## Passage
The evidence shows that at least two acts of molestation occurred in June 1986 and July 1986, while the child was still under age fourteen, as alleged in the indictment. Proof of acts of molestation after she reached age fourteen were mere surplusage, or were evidence of transactions similar to what the State did prove, to wit, that the offense occurred as alleged in the indictment. See Keri v. State, 179 Ga. App. 664 (347 SE2d 236).
2. In three enumerations, appellant states he was denied a right to thorough and sifting cross-examination by the trial court's denial of his motion for production of the victim's statements, and by the trial court's denial of his attempt to impugn the victim by showing her bad character.

[Landmark coordinate lines]
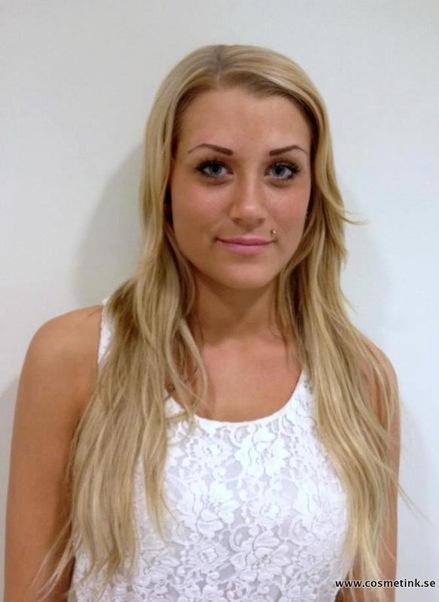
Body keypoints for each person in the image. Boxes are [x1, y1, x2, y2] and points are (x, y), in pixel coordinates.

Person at [5, 44, 401, 602]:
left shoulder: (360, 379)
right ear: (165, 184)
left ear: (313, 192)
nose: (249, 207)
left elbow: (373, 589)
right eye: (214, 168)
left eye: (282, 170)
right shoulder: (75, 357)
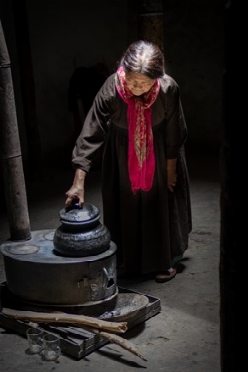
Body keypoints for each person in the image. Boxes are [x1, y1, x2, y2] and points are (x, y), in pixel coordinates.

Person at [65, 40, 192, 283]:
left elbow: (176, 131)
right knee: (126, 206)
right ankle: (127, 262)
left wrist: (171, 169)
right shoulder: (112, 87)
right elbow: (91, 132)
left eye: (144, 83)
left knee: (160, 204)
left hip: (162, 153)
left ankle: (164, 261)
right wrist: (78, 181)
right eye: (132, 80)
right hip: (123, 155)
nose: (136, 87)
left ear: (157, 78)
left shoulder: (168, 89)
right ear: (123, 70)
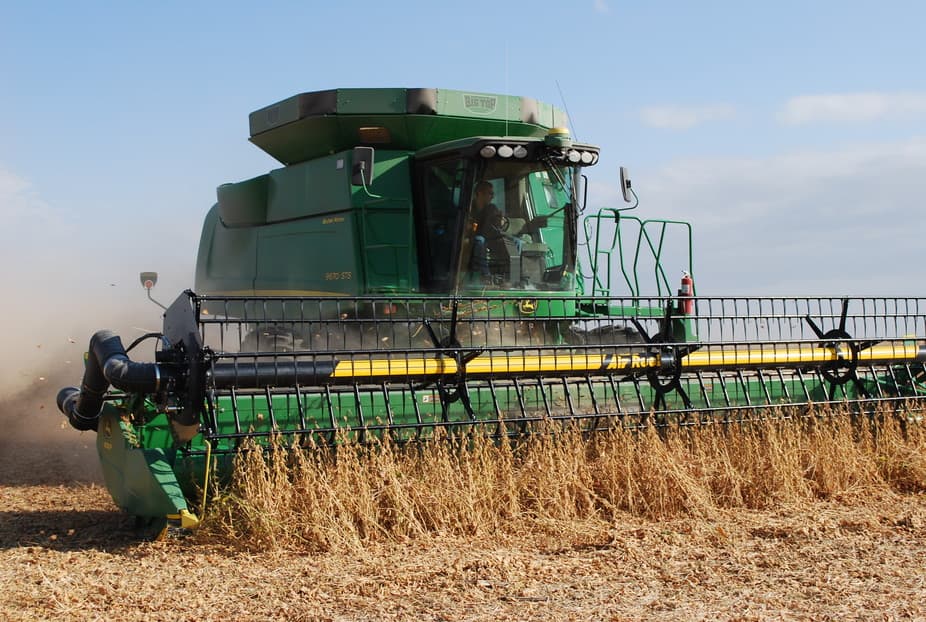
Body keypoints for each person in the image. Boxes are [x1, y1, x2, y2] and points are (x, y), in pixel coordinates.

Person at [469, 181, 504, 280]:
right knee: (480, 240)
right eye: (490, 193)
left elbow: (498, 227)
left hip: (492, 239)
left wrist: (500, 222)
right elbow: (469, 229)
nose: (492, 197)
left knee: (516, 242)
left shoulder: (492, 208)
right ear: (480, 193)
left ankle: (515, 279)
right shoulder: (469, 208)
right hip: (475, 239)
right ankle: (485, 276)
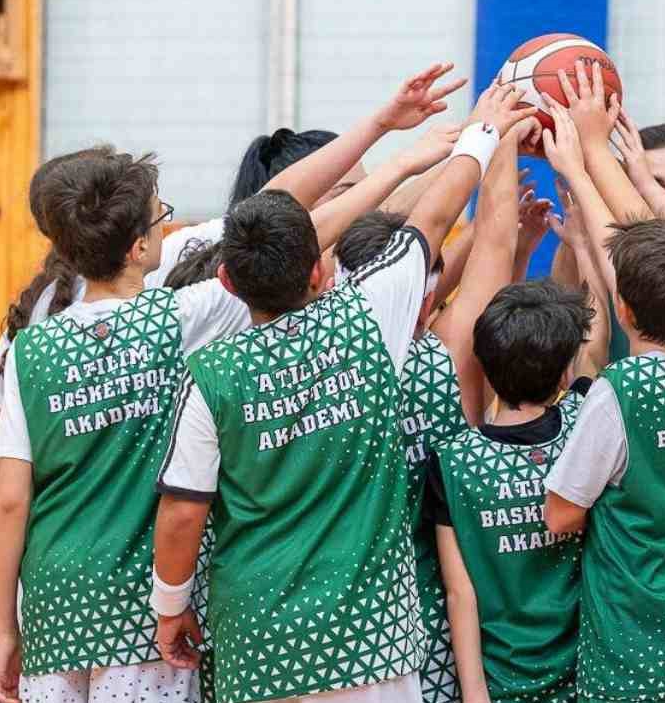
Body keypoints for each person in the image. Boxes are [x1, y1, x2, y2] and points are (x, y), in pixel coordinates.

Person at [0, 62, 465, 703]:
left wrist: (3, 629)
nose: (172, 226)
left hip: (54, 604)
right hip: (141, 608)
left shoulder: (33, 345)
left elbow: (12, 499)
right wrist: (393, 154)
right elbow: (290, 227)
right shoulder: (184, 312)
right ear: (139, 248)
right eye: (164, 218)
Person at [149, 82, 536, 703]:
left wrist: (170, 604)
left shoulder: (209, 372)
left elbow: (184, 509)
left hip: (260, 648)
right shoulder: (367, 318)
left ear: (225, 280)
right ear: (320, 269)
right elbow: (433, 218)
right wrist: (482, 132)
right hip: (373, 645)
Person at [329, 128, 550, 703]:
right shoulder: (446, 353)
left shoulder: (315, 364)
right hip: (429, 618)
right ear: (428, 296)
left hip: (331, 623)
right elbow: (497, 242)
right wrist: (499, 134)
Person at [538, 64, 665, 702]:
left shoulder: (619, 391)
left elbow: (560, 514)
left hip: (635, 646)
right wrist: (587, 169)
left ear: (623, 308)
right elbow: (621, 255)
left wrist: (579, 161)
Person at [430, 250, 609, 701]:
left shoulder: (451, 462)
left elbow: (460, 591)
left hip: (498, 683)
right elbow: (597, 343)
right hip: (584, 675)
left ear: (484, 362)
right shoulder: (583, 422)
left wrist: (474, 694)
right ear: (565, 372)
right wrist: (582, 242)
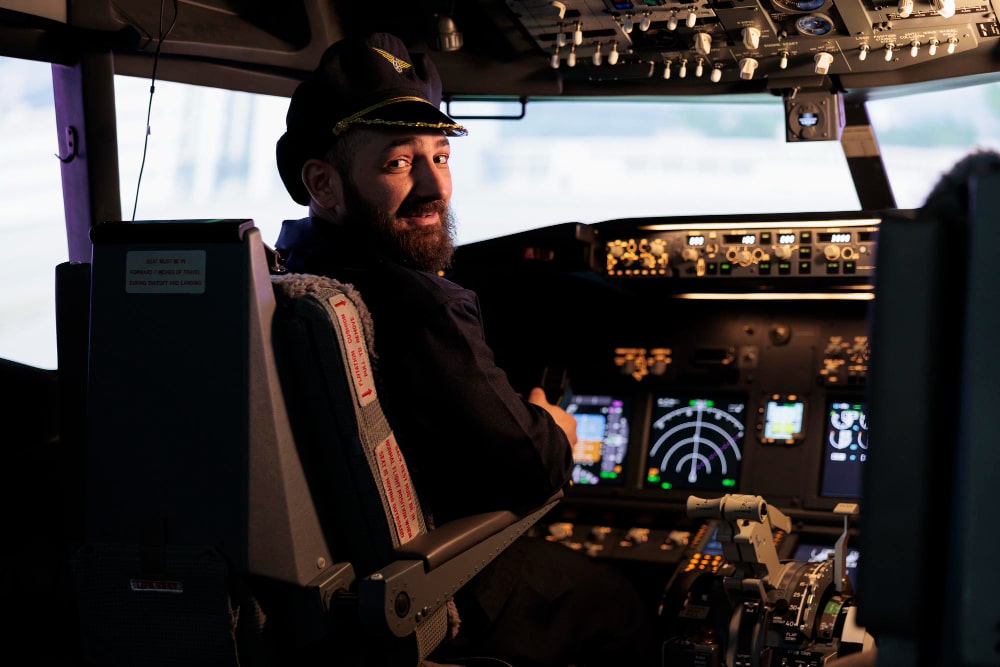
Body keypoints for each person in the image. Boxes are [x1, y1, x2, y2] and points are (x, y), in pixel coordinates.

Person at [274, 33, 656, 667]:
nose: (434, 186)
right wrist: (555, 429)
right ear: (325, 183)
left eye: (441, 156)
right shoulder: (421, 305)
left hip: (337, 591)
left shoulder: (289, 273)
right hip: (440, 583)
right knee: (620, 604)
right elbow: (529, 468)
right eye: (398, 162)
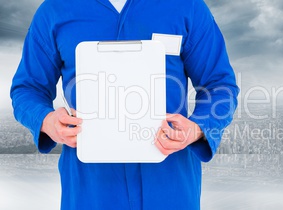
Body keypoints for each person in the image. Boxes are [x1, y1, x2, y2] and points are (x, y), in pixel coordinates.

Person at [10, 0, 239, 209]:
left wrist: (197, 128)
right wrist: (46, 120)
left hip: (171, 188)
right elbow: (28, 89)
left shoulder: (187, 6)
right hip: (90, 192)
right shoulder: (54, 10)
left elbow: (220, 86)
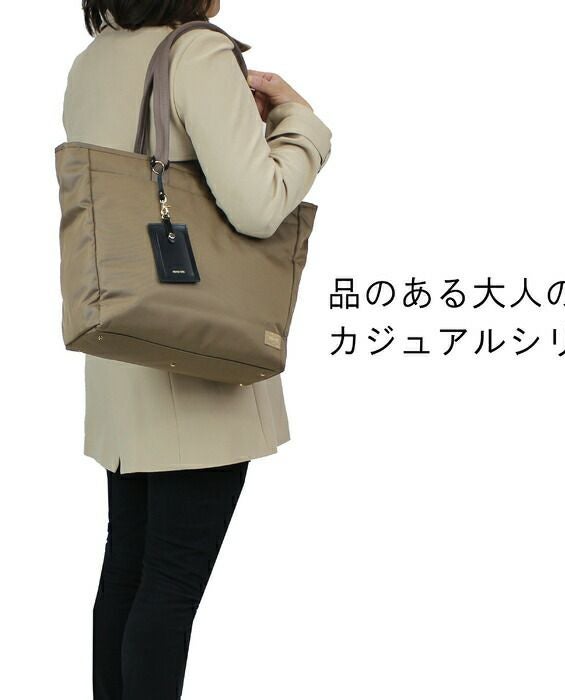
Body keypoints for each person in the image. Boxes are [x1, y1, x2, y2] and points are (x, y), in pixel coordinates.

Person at [60, 1, 332, 698]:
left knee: (128, 573)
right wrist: (299, 122)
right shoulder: (198, 53)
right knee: (170, 588)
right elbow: (259, 205)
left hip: (127, 344)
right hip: (196, 357)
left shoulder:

## Your tasks
1) Do these statements agree with the opinion excerpt? Answer yes or no for each, and quote the words of the excerpt that decide it. (a) The indictment alleged that the molestation happened while the child was under age fourteen. (b) The appellant raises his cross-examination complaint in a single enumeration. (c) Proof of acts of molestation after the child reached age fourteen was called mere surplusage.
2) Switch "appellant" to "defendant" in the opinion excerpt and write out the part that begins at the words "2. In three" and stops after "her bad character.".
3) According to the opinion excerpt, in which months and years did the two acts of molestation occur?

## Answers given
1)
(a) Yes: "while the child was still under age fourteen, as alleged in the indictment."
(b) No: "In three enumerations, appellant states he was denied a right to thorough and sifting cross-examination"
(c) Yes: "Proof of acts of molestation after she reached age fourteen were mere surplusage"

2)
2. In three enumerations, defendant states he was denied a right to thorough and sifting cross-examination by the trial court's denial of his motion for production of the victim's statements, and by the trial court's denial of his attempt to impugn the victim by showing her bad character.

3) June 1986 and July 1986.